Au village, la municipalité et les Anciens Combattants ont gagné les allées de l’ancien cimetière afin de se recueillir et rendre hommage au docteur Lansac, résistant et déporté.
Qui était Jean Lansac ?
Les présents se sont recueillis devant sa tombe, M. Pedeboy, maire, a fait un petit discours et une minute de silence fut observée. Le groupe a ensuite regagné la mairie où un vin d’honneur a été servi.
Mais qui était Jean Lansac ? Le docteur Lansac est né le 27 juin 1909, il obtient, après avoir passé ses études au lycée Théophile Gautier à Tarbes, le baccalauréat en 1924 et a continué ses études pour devenir médecin généraliste.
Il entre dans la Résistance en 1942 et milite avec Pierre Dumas dans le mouvement Combat. Son cabinet médical, avenue de la Marne, fut un lieu de rendez-vous à partir de 1943.
Déporté médecin à Buchenwald sous le matricule 44710, il sera dirigé vers l’infirmerie de la médecine externe.
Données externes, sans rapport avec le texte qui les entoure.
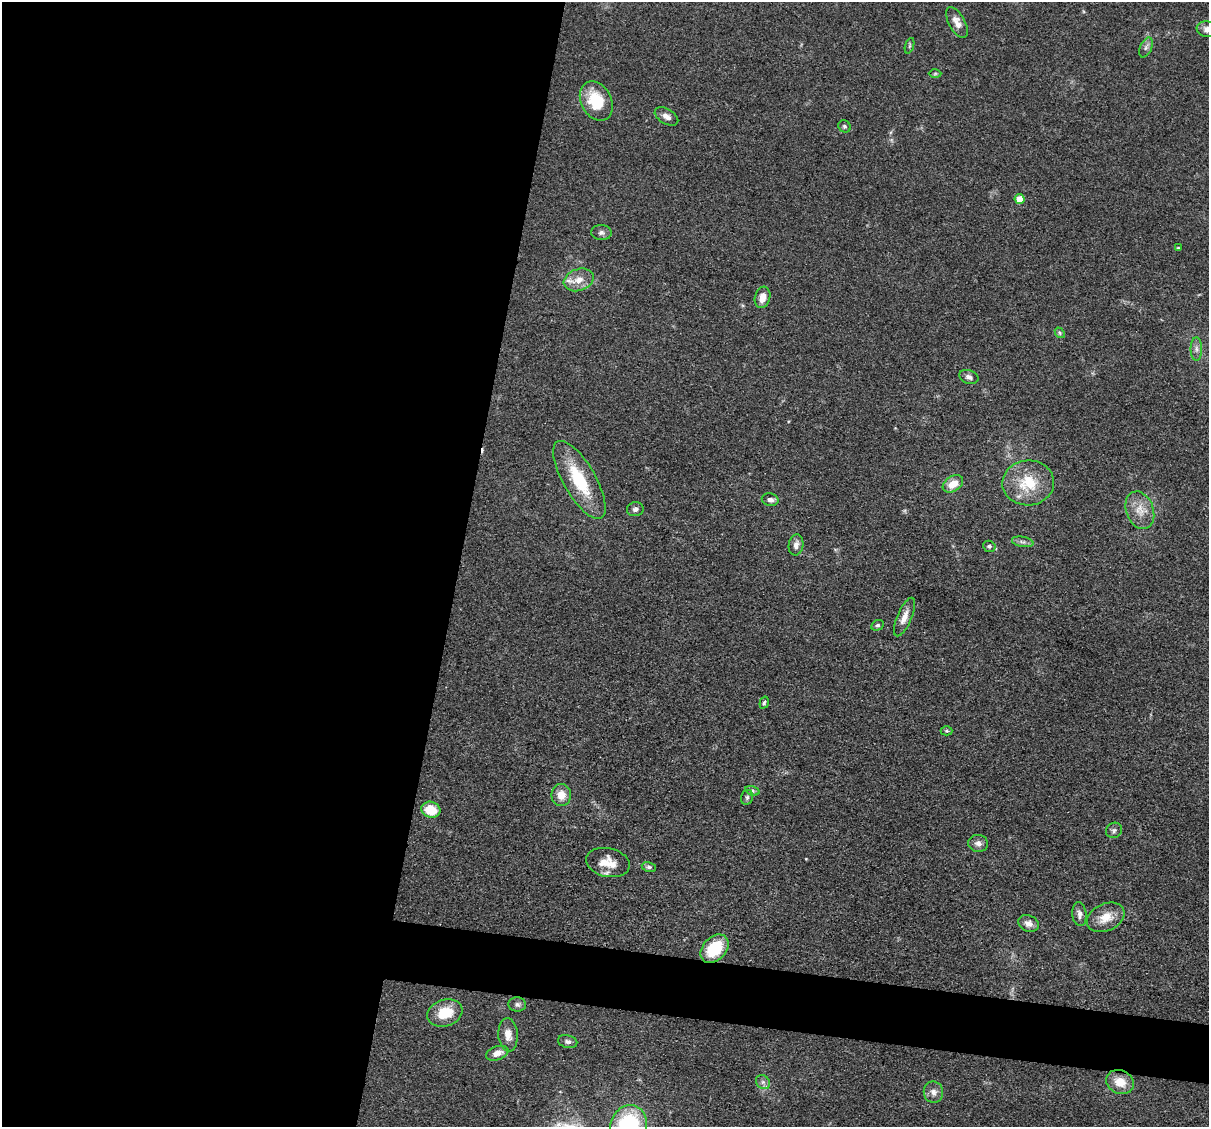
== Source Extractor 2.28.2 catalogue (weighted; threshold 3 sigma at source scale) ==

Le docteur Jean Lansac fut le 10e maire de Barbazan-Debat, le pays était à la fin de la IIIe République lors de ce premier mandat.
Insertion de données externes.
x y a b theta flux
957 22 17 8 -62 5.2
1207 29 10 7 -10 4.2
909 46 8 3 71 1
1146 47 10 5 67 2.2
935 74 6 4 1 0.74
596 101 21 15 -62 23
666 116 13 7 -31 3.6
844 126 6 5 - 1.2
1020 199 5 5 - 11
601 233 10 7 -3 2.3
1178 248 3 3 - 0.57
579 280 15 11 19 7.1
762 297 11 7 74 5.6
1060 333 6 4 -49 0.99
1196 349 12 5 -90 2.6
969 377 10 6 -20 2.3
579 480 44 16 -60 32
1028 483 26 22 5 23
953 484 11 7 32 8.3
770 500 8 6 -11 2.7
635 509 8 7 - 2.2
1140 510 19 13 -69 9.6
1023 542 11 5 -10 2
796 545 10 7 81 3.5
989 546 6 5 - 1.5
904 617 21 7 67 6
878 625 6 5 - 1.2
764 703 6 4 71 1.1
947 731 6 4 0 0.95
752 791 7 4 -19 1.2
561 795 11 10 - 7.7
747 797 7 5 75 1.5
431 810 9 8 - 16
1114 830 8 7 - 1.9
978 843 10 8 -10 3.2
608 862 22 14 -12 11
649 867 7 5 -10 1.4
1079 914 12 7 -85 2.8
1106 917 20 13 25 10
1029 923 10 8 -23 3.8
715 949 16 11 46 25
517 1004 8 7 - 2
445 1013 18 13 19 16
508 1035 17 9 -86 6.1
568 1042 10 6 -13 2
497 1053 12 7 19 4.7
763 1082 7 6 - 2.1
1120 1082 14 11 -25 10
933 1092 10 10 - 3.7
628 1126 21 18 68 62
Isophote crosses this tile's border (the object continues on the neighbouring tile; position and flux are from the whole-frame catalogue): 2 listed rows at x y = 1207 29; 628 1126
Son deuxième mandat se fera sous la IVe République (1946-1958) ; et son troisième mandat se fera sous la Ve République suite à la Constitution du 4 octobre 1958. C’est tout de suite, après son retour de captivité, que Jean Lansac s’est investi pour son village en en devenant le premier magistrat en 1945. Il a assumé pleinement son rôle jusqu’à l’année 1960, date de son décès.
Depuis, chaque année, la commune se souvient. L’on se recueille et l’on fleurit sa tombe à chaque date anniversaire de la déportation.